A rather confusing sequence of events happened, according to my log-file, and I am about to put a lot of the blame on the Python logger, which is a bold claim. I thought I should get some second opinions about whether what I am saying could be true.
I am trying to explain why there is are several large gaps in my log file (around two minutes at a time) during stressful periods for my application when it is missing deadlines.
I am using Python's logging module on a remote server, and have set-up, with a configuration file, for all logs of severity of ERROR or higher to be emailed to me. Typically, only one error will be sent at a time, but during periods of sustained problems, I might get a dozen in a minute - annoying, but nothing that should stress SMTP.

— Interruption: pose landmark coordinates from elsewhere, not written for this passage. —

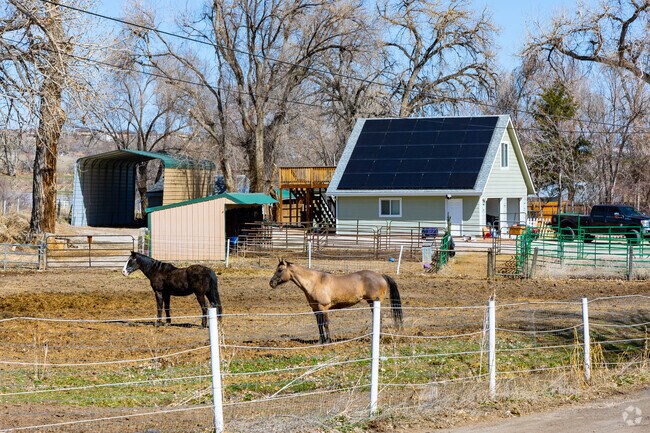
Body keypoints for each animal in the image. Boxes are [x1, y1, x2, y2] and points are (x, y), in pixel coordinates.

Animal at [269, 259, 403, 343]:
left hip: (374, 302)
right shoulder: (315, 309)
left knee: (379, 318)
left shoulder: (324, 307)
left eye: (280, 270)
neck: (314, 282)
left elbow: (326, 324)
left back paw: (378, 337)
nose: (271, 283)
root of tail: (381, 275)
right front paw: (320, 341)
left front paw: (328, 341)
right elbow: (319, 324)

I believe that, after a short spurt of such messages, the Python logging system (or perhaps the SMTP system it is sitting on) is encountering errors or congestion. The call to Python's log is then BLOCKING for two minutes, causing my thread to miss its deadlines. (I was smart enough to move the logging until after the critical path of the application - so I don't care if logging takes me a few seconds, but two minutes is far too long.)
This seems like a rather awkward architecture (for both a logging system that can freeze up, and for an SMTP system (Ubuntu, sendmail) that cannot handle dozens of emails in a minute**), so this surprises me, but it exactly fits the symptoms.
Has anyone had any experience with this? Can anyone describe how to stop it from blocking?
** EDIT: I actually counted. A little under 4000 short emails in two hours. So far more than I suggested, sorry. But enough to over-fill a Sendmail's buffers?